I cannot add directly to the exellent answers given by David, templatetypedef etc. - if you want to avoid inter-thread comms latency and resource-waste, don't do inter-thread comms with sleep() loops.
Preemptive scheduling/dispatching:
At CPU level, interrupts are the key. The OS does nothing until an interrupt occurs that causes its code to be entered. Note that, in OS-terms, interrupts come in two flavours - 'real' hardware interrupts that cause drivers to be run and 'software interrupts' - these are OS system calls from already-running threads that can potentially cause the set of running threads to change. Keypresses, mouse-movements, network cards, disks, page-faults all generate hardware interrupts. The wait and signal functions, and sleep(), belong to that second category. When a hardware interrupt causes a driver to be run, the driver performs whatever hardware-management it was designed to do. If the driver needs to signal the OS that some thread needs to be made running, (perhaps a disk buffer is now full and needs to be processed), the OS provides an entry mechanism that the driver can call instead of directly performing an interrupt-return itself, (important!).
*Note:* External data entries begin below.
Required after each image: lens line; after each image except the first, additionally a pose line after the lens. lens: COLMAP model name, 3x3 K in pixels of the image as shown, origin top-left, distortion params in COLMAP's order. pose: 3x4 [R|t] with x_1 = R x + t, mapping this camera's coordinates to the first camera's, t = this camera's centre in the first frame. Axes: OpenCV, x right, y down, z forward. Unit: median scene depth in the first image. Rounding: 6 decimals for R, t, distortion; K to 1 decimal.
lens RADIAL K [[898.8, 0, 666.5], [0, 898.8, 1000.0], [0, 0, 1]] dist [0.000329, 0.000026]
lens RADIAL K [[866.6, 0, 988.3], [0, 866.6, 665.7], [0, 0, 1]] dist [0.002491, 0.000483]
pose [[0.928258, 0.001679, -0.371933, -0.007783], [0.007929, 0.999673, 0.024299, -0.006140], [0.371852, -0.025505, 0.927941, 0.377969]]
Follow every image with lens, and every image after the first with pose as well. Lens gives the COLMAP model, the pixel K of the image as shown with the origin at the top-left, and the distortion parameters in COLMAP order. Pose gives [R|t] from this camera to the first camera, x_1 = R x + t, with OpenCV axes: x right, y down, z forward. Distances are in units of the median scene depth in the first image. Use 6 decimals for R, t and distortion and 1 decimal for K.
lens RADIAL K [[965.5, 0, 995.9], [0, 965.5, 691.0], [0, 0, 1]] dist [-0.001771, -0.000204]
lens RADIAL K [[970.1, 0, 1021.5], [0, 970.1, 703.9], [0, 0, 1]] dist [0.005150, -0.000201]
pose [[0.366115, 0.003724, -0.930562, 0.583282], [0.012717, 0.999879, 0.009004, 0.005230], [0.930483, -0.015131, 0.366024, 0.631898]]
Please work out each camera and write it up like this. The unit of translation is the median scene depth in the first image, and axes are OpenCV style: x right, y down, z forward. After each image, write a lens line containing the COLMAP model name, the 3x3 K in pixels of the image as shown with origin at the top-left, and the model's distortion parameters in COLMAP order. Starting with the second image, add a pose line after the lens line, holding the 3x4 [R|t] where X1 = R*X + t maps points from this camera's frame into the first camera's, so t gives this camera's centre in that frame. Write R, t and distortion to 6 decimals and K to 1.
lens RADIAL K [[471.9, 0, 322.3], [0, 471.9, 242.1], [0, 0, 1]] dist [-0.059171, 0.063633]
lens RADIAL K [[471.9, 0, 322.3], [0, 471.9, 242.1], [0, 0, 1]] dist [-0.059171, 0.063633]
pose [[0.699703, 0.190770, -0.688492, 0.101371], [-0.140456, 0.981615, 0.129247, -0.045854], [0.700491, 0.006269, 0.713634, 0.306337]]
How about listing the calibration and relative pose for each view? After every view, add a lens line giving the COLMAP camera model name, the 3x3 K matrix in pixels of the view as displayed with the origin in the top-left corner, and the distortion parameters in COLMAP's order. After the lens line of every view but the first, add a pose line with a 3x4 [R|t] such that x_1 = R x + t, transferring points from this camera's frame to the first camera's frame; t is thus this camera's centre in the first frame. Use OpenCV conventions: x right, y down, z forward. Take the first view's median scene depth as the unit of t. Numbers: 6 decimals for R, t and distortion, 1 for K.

Interrupts like the above examples can make threads that were waiting ready to run and/or can make a thread that is running enter a waiting state. After processing the code of the interrupt, the OS applies its scheduling algorithm/s to decide if the set of threads that were running before the interrupt is the same as the set that should now be run. If they are, the OS just interrupt-returns, if not, the OS must preempt one or more of the running threads. If the OS needs to preempt a thread that is running on a CPU core that is not the one that handled the interrupt, it has to gain control of that CPU core. It does this by means of a 'real' hardware interrupt - the OS inter-processor driver sets a hardware signal that hard-interrupts the core running the thread that is to be preempted.
When a thread that is to be preempted enters the OS code, the OS can save a complete context for the thread. Some of the registers will have already been saved onto the stack of the thread by means of the interrupt entry and so saving the stack-pointer of the thread will effectively 'save' all those registers, but the OS will normally need to do more, eg. caches may need to be flushed, the FPU state may need to be saved and, in the case where the new thread to be run belongs to a different process than the one to be preempted, memory-management protection registers will need to be swapped out. Usually, the OS switches from the interrupted-thread stack to a private OS stack as soon as possible to avoid inflicting OS stack requirements onto every thread stack.
Once the context/s is/are saved, the OS can 'swap in' the extended context/s for the new thread/s that are to be made running. Now, the OS can finally load the stack-pointer for the new thread/s and perform interrupt-returns to make its new ready threads running.
The OS then does nothing at all. The running threads run until another interrupt, (hard or soft), occurs.
Important points:
1) The OS kernel should be looked at as a big interrupt-handler that can decide to interrupt-return to a different set of threads than the ones interrupted.
2) The OS can get control of, and stop if necessary, any thread in any process, no matter what state it is in or what core it may be running on.
3) Preemptive scheduling and dispatching does generate all the synchronization etc. problems that are posted about on these forums. The big upside is fast response at thread-level to hard interrupts. Without this, all those high-performance apps you run on your PC - video streaming, fast networks etc, would be virtually impossible.
4) The OS timer is just one of a large set of interrupts that can change the set of running threads. 'Time-slicing', (ugh - I hate that term), between ready threads only occurs when the computer is overloaded, ie. the set of ready threads is larger than the number of CPU cores available to run them. If any text purporting to explain OS scheduling mentions 'time-slicing' before 'interrupts', it is likely to cause more confusion than explanation. The timer interrupt is only 'special' in that many system calls have timeouts to back up their primary function, (OK, for sleep(), the timeout IS the primary function:).